Date: 2004-08-28 08:49 am (UTC)
From: [identity profile] franny-glass.livejournal.com
I dreamed about you last night. That you were on the other side of the street and I yelled to you. You looked but didn't come over. So I run across the street and just like that my friend Paige appears out of nowhere. I say hi to her and you just take off. You start running. I run after you, except when I yell to you I accidentally call you Paige. You're very tall in the dream. At some point in the dream, I sort of became you, even though I could still watch you, and you live in this kind of log cabin duplex in the woods and the neighbor is keeping you awake and you're livid.

Odd, no?

Date: 2004-08-28 08:50 am (UTC)
From: [identity profile] rm.livejournal.com
Yes, although if you know a certain point of trivia about me it makes more sense than you think.

Date: 2004-08-28 08:53 am (UTC)
From: [identity profile] franny-glass.livejournal.com
i may know, but remind me please. does it have to do with a character you created and talked about at some point, or . . .

what was weird was that in the dream it felt right to call you paige, but only for a second.

Date: 2004-08-28 09:16 am (UTC)
From: [identity profile] tsarina.livejournal.com
I'm not sure I would have the restraint to not fuck with them. Because that wounded animal posture in people tends to set off a strange and not-pretty reaction in me. My tone goes sharp and hard when talking around that.

You know, I look at the planes and watch them until they are out of sight. I can't seem to stop doing that. I wish I could, because it makes me angry that I'm afraid. I thought about it the entire time I was flying to Newark.

Date: 2004-08-28 10:54 am (UTC)
From: [identity profile] rm.livejournal.com
Well, I'm all for a bit of fine mischief. Current interests aside, I am still a Slytherin. Don't ask me for directions this week. And yeah, it gets my hackles up too... I'm just waiting for one of them to do or say something to me or in my earshot that lets me explain very calmly just how ungrateful I am for their party of bigotry's attempt to exploit my city. Grrrrr grrrrr grrrrr.

Date: 2004-08-28 11:03 am (UTC)
From: [identity profile] delchi.livejournal.com
Not to mention, I have to fly to NYC in Sept, and I am still trying to wrap my head around that.

yeah...

Date: 2004-08-28 11:58 pm (UTC)
From: [identity profile] dark-machine.livejournal.com
...'this is the end of all sorts of things.' Odd, irrational synchronicity seems to be the theme of the times right now.

"This is the end..." (the doors)

Date: 2004-08-29 01:41 am (UTC)
From: [identity profile] dark-machine.livejournal.com
It seems "to confirm two things". Yeah, they are:
1) First, that Bush is... (how can I put this precisely?) a punk-ass bitch. A sadistic, yet cowardly, punk-ass bitch.

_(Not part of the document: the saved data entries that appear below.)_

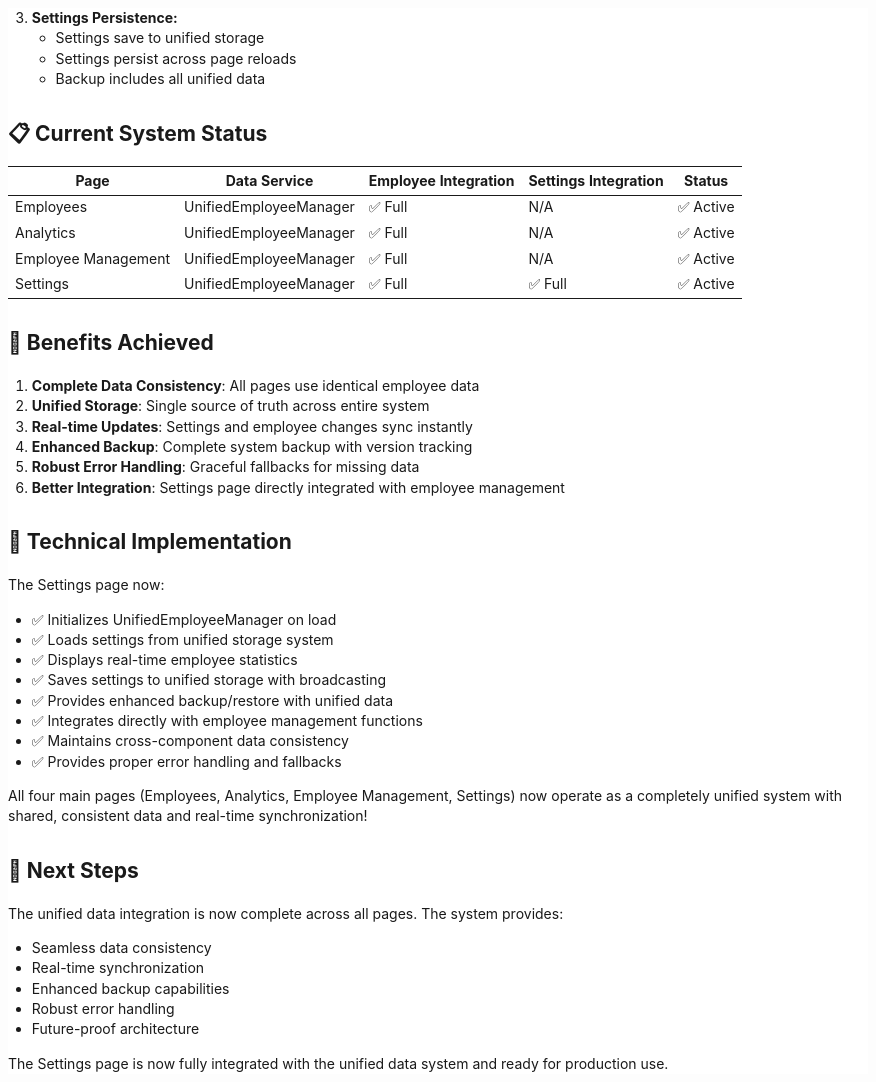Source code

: 3. **Settings Persistence:**
   - Settings save to unified storage
   - Settings persist across page reloads
   - Backup includes all unified data

## 📋 Current System Status

| Page | Data Service | Employee Integration | Settings Integration | Status |
|------|-------------|---------------------|---------------------|---------|
| Employees | UnifiedEmployeeManager | ✅ Full | N/A | ✅ Active |
| Analytics | UnifiedEmployeeManager | ✅ Full | N/A | ✅ Active |
| Employee Management | UnifiedEmployeeManager | ✅ Full | N/A | ✅ Active |
| Settings | UnifiedEmployeeManager | ✅ Full | ✅ Full | ✅ Active |

## 🎉 Benefits Achieved

1. **Complete Data Consistency**: All pages use identical employee data
2. **Unified Storage**: Single source of truth across entire system
3. **Real-time Updates**: Settings and employee changes sync instantly
4. **Enhanced Backup**: Complete system backup with version tracking
5. **Robust Error Handling**: Graceful fallbacks for missing data
6. **Better Integration**: Settings page directly integrated with employee management

## 🔧 Technical Implementation

The Settings page now:
- ✅ Initializes UnifiedEmployeeManager on load
- ✅ Loads settings from unified storage system
- ✅ Displays real-time employee statistics
- ✅ Saves settings to unified storage with broadcasting
- ✅ Provides enhanced backup/restore with unified data
- ✅ Integrates directly with employee management functions
- ✅ Maintains cross-component data consistency
- ✅ Provides proper error handling and fallbacks

All four main pages (Employees, Analytics, Employee Management, Settings) now operate as a completely unified system with shared, consistent data and real-time synchronization!

## 🚀 Next Steps

The unified data integration is now complete across all pages. The system provides:
- Seamless data consistency
- Real-time synchronization
- Enhanced backup capabilities
- Robust error handling
- Future-proof architecture

The Settings page is now fully integrated with the unified data system and ready for production use.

2) That the Director was sufficiently intrigued by you.
The role you were meant to play, the one that rockets you to international stardom as the voice of a new sub-genre of an emerging generation... well, you haven't stumbled across it quite yet, but it's only a matter of time.

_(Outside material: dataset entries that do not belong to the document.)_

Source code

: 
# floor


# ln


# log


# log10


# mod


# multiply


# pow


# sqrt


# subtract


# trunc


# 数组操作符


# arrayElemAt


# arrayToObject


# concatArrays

The patterns are emerging and taking form; have faith. Really, it's no longer a matter of 'if', only a matter of 'when'. Which, I suspect, you already know, but like to have external confirmation of.

So, there ya go. Mazeltol, you poor woman.

Re: "This is the end..." (the doors)

Date: 2004-08-29 06:33 am (UTC)
From: [identity profile] rm.livejournal.com
I'm 31. I can name the actors and actresses who get to be the voice of an emerging generation. I won't ever get to be one of them.

But I do so agree with you on when, not if.

And of course I like external confirmation... all foibles aside, I am, for what it's worth, a girl at the end of the day.